◆ Record extracts ◆
┄┄┄┄┄┄┄┄┄┄
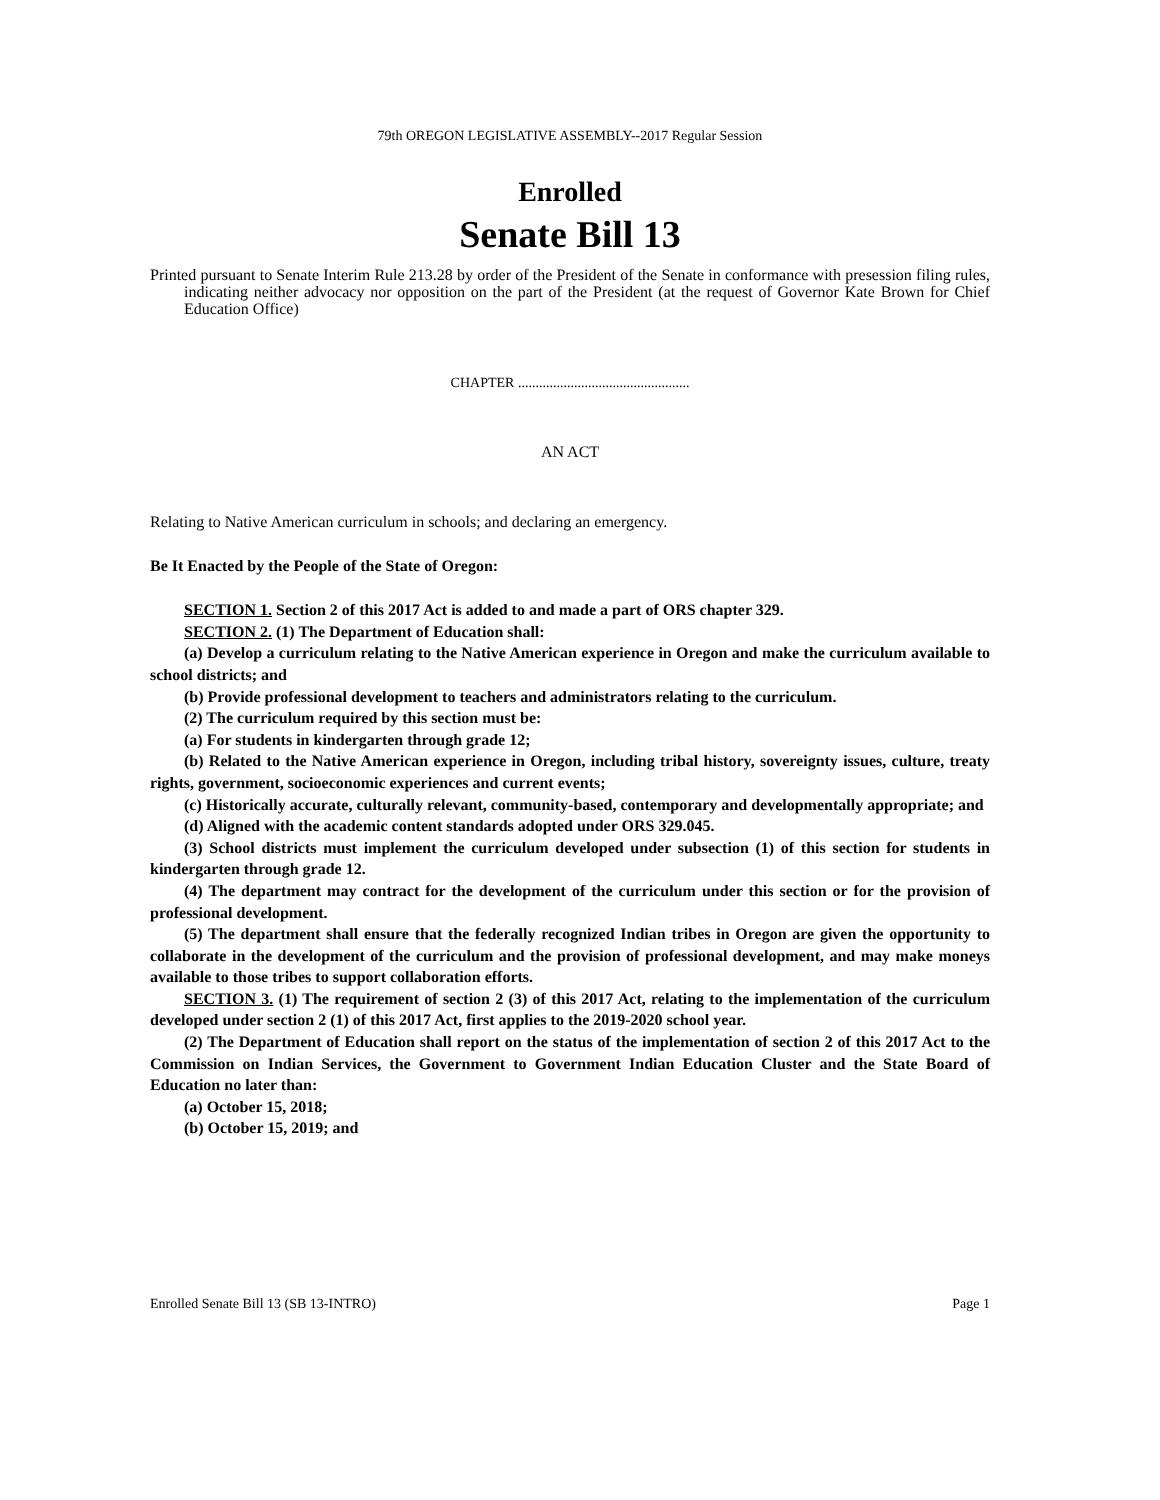79th OREGON LEGISLATIVE ASSEMBLY--2017 Regular Session
Enrolled
Senate Bill 13
Printed pursuant to Senate Interim Rule 213.28 by order of the President of the Senate in conformance with presession filing rules, indicating neither advocacy nor opposition on the part of the President (at the request of Governor Kate Brown for Chief Education Office)
CHAPTER .................................................
AN ACT
Relating to Native American curriculum in schools; and declaring an emergency.
Be It Enacted by the People of the State of Oregon:
SECTION 1. Section 2 of this 2017 Act is added to and made a part of ORS chapter 329.
SECTION 2. (1) The Department of Education shall:
(a) Develop a curriculum relating to the Native American experience in Oregon and make the curriculum available to school districts; and
(b) Provide professional development to teachers and administrators relating to the curriculum.
(2) The curriculum required by this section must be:
(a) For students in kindergarten through grade 12;
(b) Related to the Native American experience in Oregon, including tribal history, sovereignty issues, culture, treaty rights, government, socioeconomic experiences and current events;
(c) Historically accurate, culturally relevant, community-based, contemporary and developmentally appropriate; and
(d) Aligned with the academic content standards adopted under ORS 329.045.
(3) School districts must implement the curriculum developed under subsection (1) of this section for students in kindergarten through grade 12.
(4) The department may contract for the development of the curriculum under this section or for the provision of professional development.
(5) The department shall ensure that the federally recognized Indian tribes in Oregon are given the opportunity to collaborate in the development of the curriculum and the provision of professional development, and may make moneys available to those tribes to support collaboration efforts.
SECTION 3. (1) The requirement of section 2 (3) of this 2017 Act, relating to the implementation of the curriculum developed under section 2 (1) of this 2017 Act, first applies to the 2019-2020 school year.
(2) The Department of Education shall report on the status of the implementation of section 2 of this 2017 Act to the Commission on Indian Services, the Government to Government Indian Education Cluster and the State Board of Education no later than:
(a) October 15, 2018;
(b) October 15, 2019; and
Enrolled Senate Bill 13 (SB 13-INTRO) Page 1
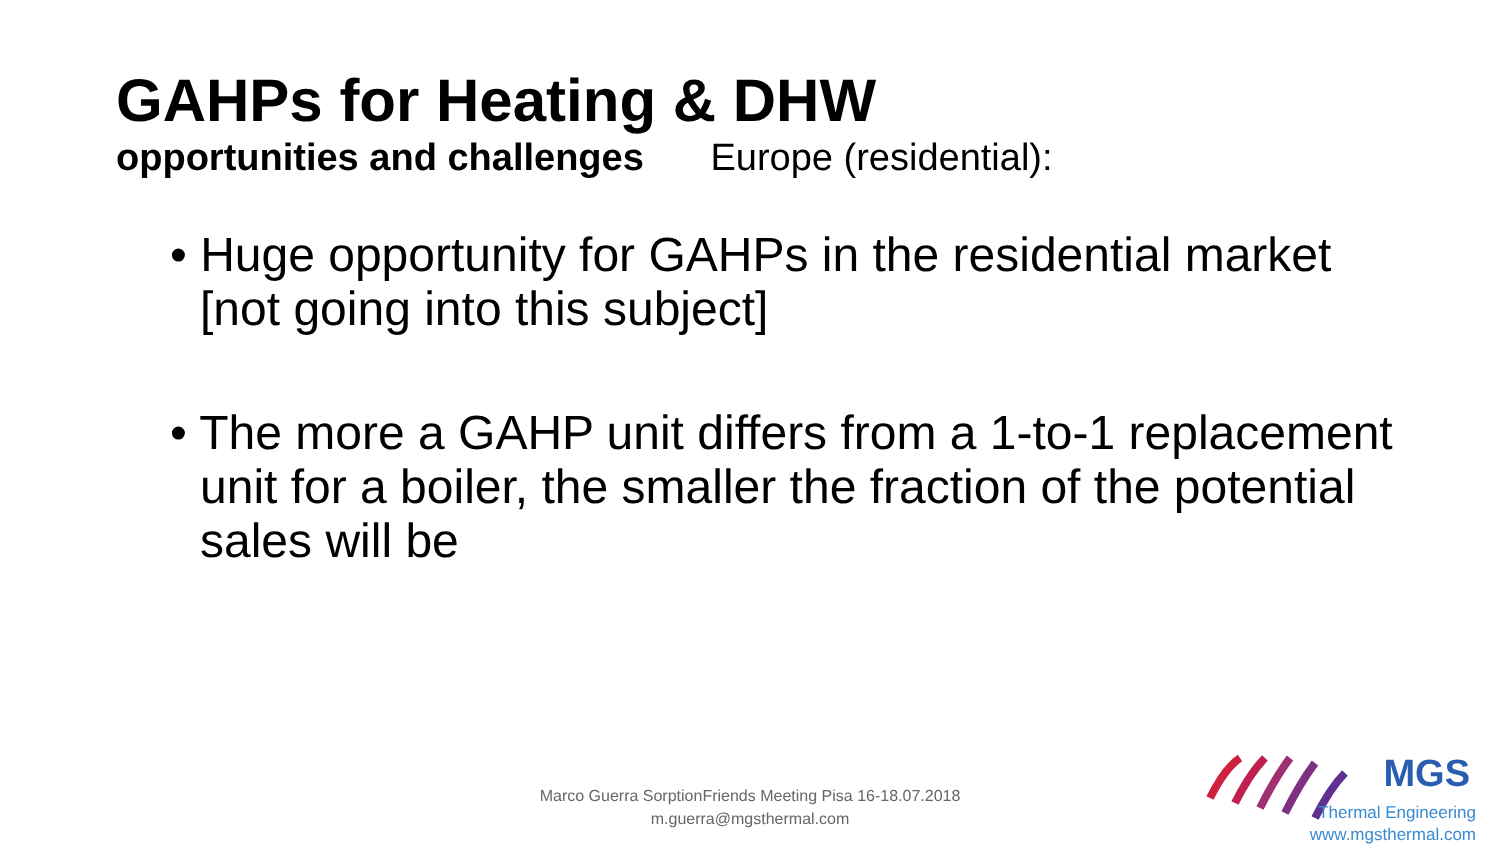GAHPs for Heating & DHW
opportunities and challenges Europe (residential):
• Huge opportunity for GAHPs in the residential market [not going into this subject]
• The more a GAHP unit differs from a 1-to-1 replacement unit for a boiler, the smaller the fraction of the potential sales will be
Marco Guerra SorptionFriends Meeting Pisa 16-18.07.2018
m.guerra@mgsthermal.com
MGS
Thermal Engineering
www.mgsthermal.com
┄┄┄┄┄┄┄┄┄┄
◆ About this exercise ◆
With the pictures removed, the entries above should be transcribed exactly.

◆ Completed exercise ◆
79th OREGON LEGISLATIVE ASSEMBLY--2017 Regular Session
Enrolled
Senate Bill 13
Printed pursuant to Senate Interim Rule 213.28 by order of the President of the Senate in conformance with presession filing rules, indicating neither advocacy nor opposition on the part of the President (at the request of Governor Kate Brown for Chief Education Office)
CHAPTER .................................................
AN ACT
Relating to Native American curriculum in schools; and declaring an emergency.
Be It Enacted by the People of the State of Oregon:
SECTION 1. Section 2 of this 2017 Act is added to and made a part of ORS chapter 329.
SECTION 2. (1) The Department of Education shall:
(a) Develop a curriculum relating to the Native American experience in Oregon and make the curriculum available to school districts; and
(b) Provide professional development to teachers and administrators relating to the curriculum.
(2) The curriculum required by this section must be:
(a) For students in kindergarten through grade 12;
(b) Related to the Native American experience in Oregon, including tribal history, sovereignty issues, culture, treaty rights, government, socioeconomic experiences and current events;
(c) Historically accurate, culturally relevant, community-based, contemporary and developmentally appropriate; and
(d) Aligned with the academic content standards adopted under ORS 329.045.
(3) School districts must implement the curriculum developed under subsection (1) of this section for students in kindergarten through grade 12.
(4) The department may contract for the development of the curriculum under this section or for the provision of professional development.
(5) The department shall ensure that the federally recognized Indian tribes in Oregon are given the opportunity to collaborate in the development of the curriculum and the provision of professional development, and may make moneys available to those tribes to support collaboration efforts.
SECTION 3. (1) The requirement of section 2 (3) of this 2017 Act, relating to the implementation of the curriculum developed under section 2 (1) of this 2017 Act, first applies to the 2019-2020 school year.
(2) The Department of Education shall report on the status of the implementation of section 2 of this 2017 Act to the Commission on Indian Services, the Government to Government Indian Education Cluster and the State Board of Education no later than:
(a) October 15, 2018;
(b) October 15, 2019; and
Enrolled Senate Bill 13 (SB 13-INTRO) Page 1
GAHPs for Heating & DHW
opportunities and challenges Europe (residential):
• Huge opportunity for GAHPs in the residential market [not going into this subject]
• The more a GAHP unit differs from a 1-to-1 replacement unit for a boiler, the smaller the fraction of the potential sales will be
Marco Guerra SorptionFriends Meeting Pisa 16-18.07.2018
m.guerra@mgsthermal.com
MGS
Thermal Engineering
www.mgsthermal.com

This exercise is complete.